Stored data entries:
>>>>
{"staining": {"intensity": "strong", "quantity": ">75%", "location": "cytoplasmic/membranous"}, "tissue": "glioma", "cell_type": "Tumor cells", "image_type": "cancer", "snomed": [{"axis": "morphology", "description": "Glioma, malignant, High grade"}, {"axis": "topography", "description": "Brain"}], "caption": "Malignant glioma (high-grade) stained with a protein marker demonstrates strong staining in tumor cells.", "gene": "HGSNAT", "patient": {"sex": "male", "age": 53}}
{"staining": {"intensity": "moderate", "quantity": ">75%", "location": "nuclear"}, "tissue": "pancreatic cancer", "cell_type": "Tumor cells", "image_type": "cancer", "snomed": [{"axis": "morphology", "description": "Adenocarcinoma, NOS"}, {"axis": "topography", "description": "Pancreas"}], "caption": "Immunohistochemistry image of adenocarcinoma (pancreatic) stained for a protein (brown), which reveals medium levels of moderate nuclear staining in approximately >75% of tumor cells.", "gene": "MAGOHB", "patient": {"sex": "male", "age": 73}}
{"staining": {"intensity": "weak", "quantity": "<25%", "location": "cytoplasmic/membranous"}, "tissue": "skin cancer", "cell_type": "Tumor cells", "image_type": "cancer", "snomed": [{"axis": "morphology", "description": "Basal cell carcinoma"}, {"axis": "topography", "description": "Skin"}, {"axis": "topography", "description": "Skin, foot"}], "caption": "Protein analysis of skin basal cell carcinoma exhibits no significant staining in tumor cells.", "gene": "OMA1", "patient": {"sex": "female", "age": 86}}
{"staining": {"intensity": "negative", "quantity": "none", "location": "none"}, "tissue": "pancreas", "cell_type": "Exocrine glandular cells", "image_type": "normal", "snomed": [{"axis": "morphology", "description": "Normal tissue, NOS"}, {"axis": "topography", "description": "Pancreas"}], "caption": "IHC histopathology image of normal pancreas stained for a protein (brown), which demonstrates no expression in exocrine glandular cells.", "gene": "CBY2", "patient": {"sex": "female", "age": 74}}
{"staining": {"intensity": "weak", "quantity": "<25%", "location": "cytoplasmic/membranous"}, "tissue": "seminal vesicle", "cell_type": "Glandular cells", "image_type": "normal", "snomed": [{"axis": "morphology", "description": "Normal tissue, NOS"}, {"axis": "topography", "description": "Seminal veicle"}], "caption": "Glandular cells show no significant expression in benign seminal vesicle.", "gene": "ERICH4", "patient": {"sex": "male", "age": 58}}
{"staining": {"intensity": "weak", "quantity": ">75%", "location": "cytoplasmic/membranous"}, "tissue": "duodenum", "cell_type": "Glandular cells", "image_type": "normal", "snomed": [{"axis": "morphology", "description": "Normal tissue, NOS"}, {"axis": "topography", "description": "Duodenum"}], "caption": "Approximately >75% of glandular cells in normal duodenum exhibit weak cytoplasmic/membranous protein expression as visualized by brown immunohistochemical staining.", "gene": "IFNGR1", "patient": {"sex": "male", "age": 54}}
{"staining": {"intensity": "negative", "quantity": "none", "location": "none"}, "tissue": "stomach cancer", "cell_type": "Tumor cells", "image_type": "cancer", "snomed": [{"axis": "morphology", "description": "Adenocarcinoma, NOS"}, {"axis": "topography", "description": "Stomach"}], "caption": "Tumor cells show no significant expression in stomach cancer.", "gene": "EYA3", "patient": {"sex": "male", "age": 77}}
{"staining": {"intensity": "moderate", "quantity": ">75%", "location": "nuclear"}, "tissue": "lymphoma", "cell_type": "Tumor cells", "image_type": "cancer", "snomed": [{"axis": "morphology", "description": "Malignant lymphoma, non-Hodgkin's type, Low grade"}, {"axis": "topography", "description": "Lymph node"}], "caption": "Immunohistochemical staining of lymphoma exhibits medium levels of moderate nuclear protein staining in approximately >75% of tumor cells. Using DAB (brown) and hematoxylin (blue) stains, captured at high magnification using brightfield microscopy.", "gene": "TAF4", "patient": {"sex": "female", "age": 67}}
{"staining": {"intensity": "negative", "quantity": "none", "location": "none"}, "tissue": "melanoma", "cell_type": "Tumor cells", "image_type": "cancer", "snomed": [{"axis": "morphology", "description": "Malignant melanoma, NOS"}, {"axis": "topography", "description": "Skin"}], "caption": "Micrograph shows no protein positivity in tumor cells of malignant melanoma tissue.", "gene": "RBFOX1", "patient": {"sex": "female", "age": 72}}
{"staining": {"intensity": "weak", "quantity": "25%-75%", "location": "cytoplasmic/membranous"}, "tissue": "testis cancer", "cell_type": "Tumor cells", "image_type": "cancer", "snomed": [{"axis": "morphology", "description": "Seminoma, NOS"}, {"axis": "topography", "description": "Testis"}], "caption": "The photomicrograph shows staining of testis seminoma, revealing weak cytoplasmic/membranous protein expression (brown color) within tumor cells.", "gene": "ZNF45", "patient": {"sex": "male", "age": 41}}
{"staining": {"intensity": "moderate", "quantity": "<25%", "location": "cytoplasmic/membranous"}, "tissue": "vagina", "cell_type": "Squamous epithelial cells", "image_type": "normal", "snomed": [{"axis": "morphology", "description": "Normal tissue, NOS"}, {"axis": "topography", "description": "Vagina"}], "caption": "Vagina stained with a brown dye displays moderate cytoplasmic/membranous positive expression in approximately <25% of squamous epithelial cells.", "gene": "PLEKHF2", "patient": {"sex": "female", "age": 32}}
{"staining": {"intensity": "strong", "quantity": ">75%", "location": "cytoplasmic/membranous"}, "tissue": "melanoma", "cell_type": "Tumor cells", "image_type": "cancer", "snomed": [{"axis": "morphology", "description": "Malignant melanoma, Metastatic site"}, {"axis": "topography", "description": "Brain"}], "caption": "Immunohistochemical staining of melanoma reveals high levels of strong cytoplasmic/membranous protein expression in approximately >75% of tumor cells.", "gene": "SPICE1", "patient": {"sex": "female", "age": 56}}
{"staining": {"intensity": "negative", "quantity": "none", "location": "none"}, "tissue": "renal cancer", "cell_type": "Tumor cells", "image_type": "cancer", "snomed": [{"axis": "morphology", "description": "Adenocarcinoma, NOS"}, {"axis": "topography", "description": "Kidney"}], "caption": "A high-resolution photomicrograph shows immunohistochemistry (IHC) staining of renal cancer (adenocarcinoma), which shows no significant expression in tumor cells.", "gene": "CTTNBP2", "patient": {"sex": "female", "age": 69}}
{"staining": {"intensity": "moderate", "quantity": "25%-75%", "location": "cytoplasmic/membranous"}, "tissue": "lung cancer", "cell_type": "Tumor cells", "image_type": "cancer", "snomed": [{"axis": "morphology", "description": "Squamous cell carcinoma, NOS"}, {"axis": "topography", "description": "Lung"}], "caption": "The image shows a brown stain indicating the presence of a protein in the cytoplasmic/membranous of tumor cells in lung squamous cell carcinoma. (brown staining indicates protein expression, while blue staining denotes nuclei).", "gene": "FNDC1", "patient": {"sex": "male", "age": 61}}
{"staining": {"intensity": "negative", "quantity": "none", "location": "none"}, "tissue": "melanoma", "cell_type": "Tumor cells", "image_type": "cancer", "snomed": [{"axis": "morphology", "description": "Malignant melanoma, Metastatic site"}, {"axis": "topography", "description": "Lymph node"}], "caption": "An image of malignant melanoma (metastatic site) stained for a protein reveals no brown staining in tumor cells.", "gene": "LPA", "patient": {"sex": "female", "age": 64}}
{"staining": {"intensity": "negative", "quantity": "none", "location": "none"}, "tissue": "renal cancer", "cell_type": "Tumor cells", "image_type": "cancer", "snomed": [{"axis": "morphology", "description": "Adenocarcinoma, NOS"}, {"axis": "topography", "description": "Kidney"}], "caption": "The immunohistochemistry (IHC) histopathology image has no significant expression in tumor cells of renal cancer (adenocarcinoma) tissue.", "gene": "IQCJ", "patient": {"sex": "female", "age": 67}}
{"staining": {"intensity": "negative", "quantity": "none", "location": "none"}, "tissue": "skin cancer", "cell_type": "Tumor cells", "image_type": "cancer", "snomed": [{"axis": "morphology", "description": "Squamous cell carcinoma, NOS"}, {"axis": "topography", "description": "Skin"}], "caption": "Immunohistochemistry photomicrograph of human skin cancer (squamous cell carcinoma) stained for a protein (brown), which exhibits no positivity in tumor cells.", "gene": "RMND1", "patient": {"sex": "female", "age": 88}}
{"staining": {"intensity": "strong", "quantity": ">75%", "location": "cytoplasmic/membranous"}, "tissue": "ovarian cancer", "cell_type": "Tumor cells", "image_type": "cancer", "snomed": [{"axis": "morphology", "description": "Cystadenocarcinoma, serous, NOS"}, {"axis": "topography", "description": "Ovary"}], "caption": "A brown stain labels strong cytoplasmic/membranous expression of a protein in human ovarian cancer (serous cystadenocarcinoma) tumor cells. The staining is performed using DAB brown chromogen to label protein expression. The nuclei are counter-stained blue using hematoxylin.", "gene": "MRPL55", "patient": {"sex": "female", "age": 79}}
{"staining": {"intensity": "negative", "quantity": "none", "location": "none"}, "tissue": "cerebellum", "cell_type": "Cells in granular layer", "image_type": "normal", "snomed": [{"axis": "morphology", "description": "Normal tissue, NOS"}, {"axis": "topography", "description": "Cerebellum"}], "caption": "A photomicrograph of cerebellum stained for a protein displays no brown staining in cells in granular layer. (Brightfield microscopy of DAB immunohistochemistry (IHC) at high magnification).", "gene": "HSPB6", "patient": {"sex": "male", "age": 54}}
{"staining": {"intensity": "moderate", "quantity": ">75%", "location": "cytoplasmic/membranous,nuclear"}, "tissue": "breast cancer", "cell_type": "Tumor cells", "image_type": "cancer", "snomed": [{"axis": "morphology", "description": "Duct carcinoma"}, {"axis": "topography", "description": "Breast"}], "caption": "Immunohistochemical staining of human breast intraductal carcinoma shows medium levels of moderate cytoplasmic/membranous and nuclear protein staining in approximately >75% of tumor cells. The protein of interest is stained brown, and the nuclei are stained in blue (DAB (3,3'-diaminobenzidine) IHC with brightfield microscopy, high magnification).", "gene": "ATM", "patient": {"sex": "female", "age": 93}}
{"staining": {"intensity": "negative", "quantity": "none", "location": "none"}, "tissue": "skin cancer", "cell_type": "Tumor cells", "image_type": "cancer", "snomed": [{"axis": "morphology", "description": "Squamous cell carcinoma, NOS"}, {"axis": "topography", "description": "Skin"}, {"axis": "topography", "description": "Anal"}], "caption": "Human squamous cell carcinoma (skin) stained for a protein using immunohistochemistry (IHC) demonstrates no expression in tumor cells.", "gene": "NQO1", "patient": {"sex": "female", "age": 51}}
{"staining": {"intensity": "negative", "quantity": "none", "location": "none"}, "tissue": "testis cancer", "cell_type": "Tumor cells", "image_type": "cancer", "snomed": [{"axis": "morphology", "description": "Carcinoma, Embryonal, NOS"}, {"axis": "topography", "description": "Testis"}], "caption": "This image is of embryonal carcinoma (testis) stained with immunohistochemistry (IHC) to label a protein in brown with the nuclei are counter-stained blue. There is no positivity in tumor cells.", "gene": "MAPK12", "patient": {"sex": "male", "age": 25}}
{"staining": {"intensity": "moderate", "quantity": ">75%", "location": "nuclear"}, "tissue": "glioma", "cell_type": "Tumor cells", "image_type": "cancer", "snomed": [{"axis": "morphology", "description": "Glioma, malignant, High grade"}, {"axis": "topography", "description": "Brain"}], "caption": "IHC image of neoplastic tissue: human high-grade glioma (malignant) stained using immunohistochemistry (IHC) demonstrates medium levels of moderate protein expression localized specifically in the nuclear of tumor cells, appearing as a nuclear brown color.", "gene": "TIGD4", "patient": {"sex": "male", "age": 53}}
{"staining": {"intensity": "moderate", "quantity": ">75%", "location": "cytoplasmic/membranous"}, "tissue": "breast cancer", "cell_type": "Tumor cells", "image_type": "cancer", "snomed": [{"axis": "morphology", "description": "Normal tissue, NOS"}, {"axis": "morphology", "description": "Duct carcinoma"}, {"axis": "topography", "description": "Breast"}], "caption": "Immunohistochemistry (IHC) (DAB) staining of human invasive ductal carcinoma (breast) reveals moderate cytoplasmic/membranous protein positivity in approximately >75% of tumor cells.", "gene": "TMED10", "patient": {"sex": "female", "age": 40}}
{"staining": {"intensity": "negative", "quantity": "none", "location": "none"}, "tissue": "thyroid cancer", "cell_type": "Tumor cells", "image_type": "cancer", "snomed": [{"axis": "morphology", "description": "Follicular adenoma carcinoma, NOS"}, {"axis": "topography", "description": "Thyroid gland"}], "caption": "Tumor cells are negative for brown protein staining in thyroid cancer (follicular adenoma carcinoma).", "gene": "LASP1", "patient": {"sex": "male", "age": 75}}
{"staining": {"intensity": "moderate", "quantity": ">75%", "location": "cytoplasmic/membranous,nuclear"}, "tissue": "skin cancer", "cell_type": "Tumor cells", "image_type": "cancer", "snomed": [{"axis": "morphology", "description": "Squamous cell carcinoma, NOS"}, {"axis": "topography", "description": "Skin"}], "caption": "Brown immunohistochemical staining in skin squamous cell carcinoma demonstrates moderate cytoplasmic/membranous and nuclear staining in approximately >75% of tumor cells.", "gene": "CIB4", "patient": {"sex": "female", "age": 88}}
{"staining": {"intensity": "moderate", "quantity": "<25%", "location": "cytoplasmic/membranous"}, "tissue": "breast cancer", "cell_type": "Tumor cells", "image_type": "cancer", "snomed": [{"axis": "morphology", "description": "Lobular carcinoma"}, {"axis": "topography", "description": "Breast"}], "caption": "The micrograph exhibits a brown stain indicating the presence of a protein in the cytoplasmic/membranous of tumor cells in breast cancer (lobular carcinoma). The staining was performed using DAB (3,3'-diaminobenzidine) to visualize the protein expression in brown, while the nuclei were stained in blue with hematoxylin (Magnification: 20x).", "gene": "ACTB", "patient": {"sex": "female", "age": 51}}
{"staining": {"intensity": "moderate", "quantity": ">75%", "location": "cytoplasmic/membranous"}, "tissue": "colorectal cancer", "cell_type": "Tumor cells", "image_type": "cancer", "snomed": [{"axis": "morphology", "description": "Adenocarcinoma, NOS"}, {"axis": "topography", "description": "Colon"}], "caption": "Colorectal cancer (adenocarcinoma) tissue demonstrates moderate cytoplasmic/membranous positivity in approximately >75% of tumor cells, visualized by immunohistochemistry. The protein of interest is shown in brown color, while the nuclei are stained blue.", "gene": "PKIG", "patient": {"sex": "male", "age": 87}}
<<<<
Goal of the exercise: Only the lines from the start of the data to the line holding "histopathology image of" are wanted; return them exactly, both ends included.

Finished task:
{"staining": {"intensity": "strong", "quantity": ">75%", "location": "cytoplasmic/membranous"}, "tissue": "glioma", "cell_type": "Tumor cells", "image_type": "cancer", "snomed": [{"axis": "morphology", "description": "Glioma, malignant, High grade"}, {"axis": "topography", "description": "Brain"}], "caption": "Malignant glioma (high-grade) stained with a protein marker demonstrates strong staining in tumor cells.", "gene": "HGSNAT", "patient": {"sex": "male", "age": 53}}
{"staining": {"intensity": "moderate", "quantity": ">75%", "location": "nuclear"}, "tissue": "pancreatic cancer", "cell_type": "Tumor cells", "image_type": "cancer", "snomed": [{"axis": "morphology", "description": "Adenocarcinoma, NOS"}, {"axis": "topography", "description": "Pancreas"}], "caption": "Immunohistochemistry image of adenocarcinoma (pancreatic) stained for a protein (brown), which reveals medium levels of moderate nuclear staining in approximately >75% of tumor cells.", "gene": "MAGOHB", "patient": {"sex": "male", "age": 73}}
{"staining": {"intensity": "weak", "quantity": "<25%", "location": "cytoplasmic/membranous"}, "tissue": "skin cancer", "cell_type": "Tumor cells", "image_type": "cancer", "snomed": [{"axis": "morphology", "description": "Basal cell carcinoma"}, {"axis": "topography", "description": "Skin"}, {"axis": "topography", "description": "Skin, foot"}], "caption": "Protein analysis of skin basal cell carcinoma exhibits no significant staining in tumor cells.", "gene": "OMA1", "patient": {"sex": "female", "age": 86}}
{"staining": {"intensity": "negative", "quantity": "none", "location": "none"}, "tissue": "pancreas", "cell_type": "Exocrine glandular cells", "image_type": "normal", "snomed": [{"axis": "morphology", "description": "Normal tissue, NOS"}, {"axis": "topography", "description": "Pancreas"}], "caption": "IHC histopathology image of normal pancreas stained for a protein (brown), which demonstrates no expression in exocrine glandular cells.", "gene": "CBY2", "patient": {"sex": "female", "age": 74}}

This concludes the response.